I have a few dynamic queue in my program which can add element at back or middle/remove from front during the processing and never stores the elements in memory once processing is done.However I want to log/serialize the dynamic state of the sequences including all removed elements for the introspection purpose.
e.g.
struct element1{};
struct element2{};
std::deque<element1> v1;
std::deque<element2> v2;
if(some_cond1)
{
v1.push_back(element1{});
//log v1.back()
v1.push_back(element1{});
//log v1.back()
}
if(some_cond2)
{
v2.push_back(element2{});
//log v2.back()
v2.push_back(element2{});
//log v2.back()
}
if(another_cond)
{
v1.pop_front();//presently I am not logging removal of elements
v2.pop_front();
}
if(a_third_cond)
{
v1.insert(some_pos,element1{});
//log v1,some_pos
}
I am looking at two alternative solution.
- Is there some data format (say JSON) which allows array/object to be distributed over different location and referenced through some unique name/id as I do not preserve all the elements ready in memory to write to a file and log only part of the sequence as I go?
e.g.
{
"v1" : [],
"v2" : [],
append("v1"):
[
"elem1_v1", "elem2_v1"
],
append("v2"):
[
"elem1_v2", "elem2_v2"
],
insert("v1",1):
[
"elem3_v1"
]
}
- Is it possible to write to multiple different locations to a single file so that each sequence tracks its own location and writes to that location so that end result is simple contiguous sequence description? (All i can think of something like a file backed SGI rope implementation)
In this case, the end result may look like,
{
"v1" : ["elem1_v1","elem3_v1","elem2_v1"],
"v2" : ["elem1_v2","elem2_v2"]
}
Of course in a crude way , I can log all elements in a flat file, prefixing with some piece of information such as which sequence & where, and search them in whole file to reconstruct them back.
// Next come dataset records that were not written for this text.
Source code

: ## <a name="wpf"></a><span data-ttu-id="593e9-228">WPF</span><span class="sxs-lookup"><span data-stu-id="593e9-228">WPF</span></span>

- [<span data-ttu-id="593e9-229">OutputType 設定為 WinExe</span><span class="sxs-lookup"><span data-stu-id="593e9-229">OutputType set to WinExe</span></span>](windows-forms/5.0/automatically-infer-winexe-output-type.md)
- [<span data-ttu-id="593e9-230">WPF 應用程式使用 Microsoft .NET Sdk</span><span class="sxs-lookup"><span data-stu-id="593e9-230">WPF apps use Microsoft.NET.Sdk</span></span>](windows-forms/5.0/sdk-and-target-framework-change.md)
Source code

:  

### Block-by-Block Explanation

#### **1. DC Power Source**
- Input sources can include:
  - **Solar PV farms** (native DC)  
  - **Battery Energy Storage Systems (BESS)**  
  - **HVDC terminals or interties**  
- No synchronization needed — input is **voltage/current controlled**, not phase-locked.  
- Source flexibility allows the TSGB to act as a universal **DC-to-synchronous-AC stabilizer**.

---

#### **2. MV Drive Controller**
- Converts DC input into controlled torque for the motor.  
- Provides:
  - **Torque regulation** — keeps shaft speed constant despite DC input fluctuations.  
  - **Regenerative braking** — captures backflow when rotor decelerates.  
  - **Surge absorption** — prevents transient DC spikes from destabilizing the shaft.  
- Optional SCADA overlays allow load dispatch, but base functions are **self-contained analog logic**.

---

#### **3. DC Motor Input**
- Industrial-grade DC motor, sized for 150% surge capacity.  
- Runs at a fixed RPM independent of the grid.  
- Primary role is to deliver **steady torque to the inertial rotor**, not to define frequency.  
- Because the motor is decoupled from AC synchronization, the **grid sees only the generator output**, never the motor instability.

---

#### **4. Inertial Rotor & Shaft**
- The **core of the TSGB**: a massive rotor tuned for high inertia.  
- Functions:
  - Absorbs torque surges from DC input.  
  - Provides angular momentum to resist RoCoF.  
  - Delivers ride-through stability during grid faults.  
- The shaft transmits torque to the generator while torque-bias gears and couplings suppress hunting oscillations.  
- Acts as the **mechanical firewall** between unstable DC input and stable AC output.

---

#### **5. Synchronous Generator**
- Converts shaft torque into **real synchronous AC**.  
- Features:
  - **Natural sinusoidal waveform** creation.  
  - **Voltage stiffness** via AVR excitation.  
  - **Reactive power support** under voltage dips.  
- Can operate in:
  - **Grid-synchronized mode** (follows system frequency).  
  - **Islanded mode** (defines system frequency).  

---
However I am looking for a better robust & more structured alternative if available to deal with such problems.
Your best bet is sequential logging (with identifier) plus later reconstruction.
The issue of random access logging is two-fold:
Most of the times, logging is not the primary goal of your application; it’s tacked on for investigation purposes. Because it’s not essential, it should be unintrisive:
Let an offline process do the heavy work and reconciliate the data.